Tout ce film montre sans ambage, sans artifice mais sans guimauverie et pleurnicheries inutiles, la fin de ce jeune trentenaire. Par touche sensible, on s'attache à ce garçon. Mais à vouloir faire un film froid sans larmes excessives, Ozon réalise en fait un film trop clinique; sans âme, trop distancié pour vraiment se sentir touché par le malheur de Romain. C'est dommage car dès qu'il filme les rapports intimes entre les personnages, le drame qui est sous-jacent explose devant nos yeux. C'est dans ces scènes là que François Ozon réussit à toucher au plus prêt. Deux scènes sont très belles et réussies : celle de Romain et de son père, filmée très serrée, au plus prêt des visage, dans la voiture. Les non-dits de cette relation père/fils expliquent tellement le choix de Romain de se taire. Daniel Duval est excellent dans cette scène. Grace aux regards de l'un et de l'autre, toute la pudeur d'un père qui ne sait pas dire à son fils qu'il l'aime; toute la détresse du fils qui a besoin d'entendre qu'il est aimé de son père. Magnifique.
L'autre scène est sans aucun doute la plus belle du film. Romain et sa grand-mère, Laura, excellement jouée par Jeanne Moreau. Là aussi, plus que les mots rares ou généralistes, ce sont les regards, les gestes (tel une main négligemment posé sur l'épaule de Romain qui feuillette un album photos, le regard perdu dans une réflexion difficile) qui sont importants, qui prouvent cet amour entre eux.
Dommage que ces scènes sensibles soient si rares dans ce film.
Le Temps qui reste - François Ozon - 2005

3 commentaires:

Eltan a dit…

C'est bien, comme ca, je n'ai pas besoin d'ecrire ce que j'ai pensé du film. Je suis bien sur d'accord pour dire que la scène avec son père - parce qu'elles nous parlent -, et celles avec sa grand mère sont les moments forts du film.

Eric a dit…

J'ai oublié de parler de la scène finale du film (que je ne dévoilerais pas) mais qui est d'une beauté absolu. La solitude du héro qui a finalement accepter son sort et qui n'a plus peur.
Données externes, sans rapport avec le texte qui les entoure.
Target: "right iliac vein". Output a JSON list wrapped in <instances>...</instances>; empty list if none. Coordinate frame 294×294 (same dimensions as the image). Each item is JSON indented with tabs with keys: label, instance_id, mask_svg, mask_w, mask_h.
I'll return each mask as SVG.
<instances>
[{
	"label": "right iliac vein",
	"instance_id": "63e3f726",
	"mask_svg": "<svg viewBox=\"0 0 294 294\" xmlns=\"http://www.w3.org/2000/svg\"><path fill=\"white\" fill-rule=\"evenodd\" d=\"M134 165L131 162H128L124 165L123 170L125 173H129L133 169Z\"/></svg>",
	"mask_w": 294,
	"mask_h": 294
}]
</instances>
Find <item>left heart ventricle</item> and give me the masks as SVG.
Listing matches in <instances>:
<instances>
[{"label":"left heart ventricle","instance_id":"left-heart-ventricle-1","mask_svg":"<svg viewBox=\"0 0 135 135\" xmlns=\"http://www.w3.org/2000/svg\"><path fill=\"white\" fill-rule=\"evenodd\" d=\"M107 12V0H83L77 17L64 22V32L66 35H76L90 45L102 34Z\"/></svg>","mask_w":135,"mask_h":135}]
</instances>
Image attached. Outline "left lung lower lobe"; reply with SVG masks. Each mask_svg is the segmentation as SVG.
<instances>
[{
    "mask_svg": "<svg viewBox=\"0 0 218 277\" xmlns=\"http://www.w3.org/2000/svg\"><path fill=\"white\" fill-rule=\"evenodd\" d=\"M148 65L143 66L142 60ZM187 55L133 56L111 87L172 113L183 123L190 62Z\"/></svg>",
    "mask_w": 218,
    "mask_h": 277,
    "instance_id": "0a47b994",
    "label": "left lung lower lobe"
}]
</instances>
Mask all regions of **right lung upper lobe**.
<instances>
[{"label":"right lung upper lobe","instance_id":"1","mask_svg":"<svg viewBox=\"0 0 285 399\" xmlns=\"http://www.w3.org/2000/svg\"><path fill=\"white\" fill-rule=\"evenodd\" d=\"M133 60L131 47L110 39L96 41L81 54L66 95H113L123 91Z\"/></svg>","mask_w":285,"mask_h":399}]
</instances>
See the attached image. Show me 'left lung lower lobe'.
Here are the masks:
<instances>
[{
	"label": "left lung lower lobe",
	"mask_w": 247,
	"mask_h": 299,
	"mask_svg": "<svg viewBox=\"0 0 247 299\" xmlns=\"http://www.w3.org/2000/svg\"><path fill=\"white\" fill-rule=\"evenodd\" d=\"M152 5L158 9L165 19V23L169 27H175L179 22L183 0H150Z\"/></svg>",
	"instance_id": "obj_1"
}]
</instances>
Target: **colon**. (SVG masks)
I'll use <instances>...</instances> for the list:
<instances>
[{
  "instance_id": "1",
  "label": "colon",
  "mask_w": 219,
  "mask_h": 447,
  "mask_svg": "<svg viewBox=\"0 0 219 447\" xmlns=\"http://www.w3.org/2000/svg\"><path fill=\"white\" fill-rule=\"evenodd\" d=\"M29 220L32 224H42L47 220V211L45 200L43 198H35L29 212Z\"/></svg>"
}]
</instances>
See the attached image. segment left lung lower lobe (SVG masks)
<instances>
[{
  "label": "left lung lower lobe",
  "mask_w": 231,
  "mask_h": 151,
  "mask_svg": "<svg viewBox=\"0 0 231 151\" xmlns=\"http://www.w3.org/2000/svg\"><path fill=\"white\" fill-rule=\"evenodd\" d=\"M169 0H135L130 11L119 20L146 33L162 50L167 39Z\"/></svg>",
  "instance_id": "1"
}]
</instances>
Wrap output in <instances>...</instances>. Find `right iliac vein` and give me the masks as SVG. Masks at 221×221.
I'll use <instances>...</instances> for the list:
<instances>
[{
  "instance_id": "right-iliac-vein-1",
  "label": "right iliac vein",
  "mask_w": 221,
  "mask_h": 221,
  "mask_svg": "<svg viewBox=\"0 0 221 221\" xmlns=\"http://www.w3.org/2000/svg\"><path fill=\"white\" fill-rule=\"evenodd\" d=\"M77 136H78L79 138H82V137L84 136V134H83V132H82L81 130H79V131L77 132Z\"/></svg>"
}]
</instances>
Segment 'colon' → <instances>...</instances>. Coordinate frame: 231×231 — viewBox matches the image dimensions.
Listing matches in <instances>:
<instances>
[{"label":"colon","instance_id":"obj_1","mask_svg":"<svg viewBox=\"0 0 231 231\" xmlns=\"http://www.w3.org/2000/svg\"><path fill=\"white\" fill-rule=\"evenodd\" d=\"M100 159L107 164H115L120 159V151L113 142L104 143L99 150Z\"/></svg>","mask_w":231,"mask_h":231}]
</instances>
Ce coucher de soleil...

Joss a dit…

Il est pas encore dispo chez nous - hé!- mais, ça fait quelques blog que je visite qui en parle... J'ai un peu de difficultée avec Ozon... J'ai beaucoup aimé ses premiers films, mais les deux derniers,"Sous le sable" et "la piscine", je me suis considérablement emmerdé... Les images sont magnifiques, les acteurs sont justes, les thèmes sont intéressants, mais... J'ai comme l'impression qu'il cherche à faire des films avec des ingrédiants "in"... Avec des brins de scandales (que des brins)... mais ces recettes ne lèvent plus trop, je trouve... On voit bien ou il s'en va, on sent bien tous les ingrédiants, mais, on s'emmerde, non?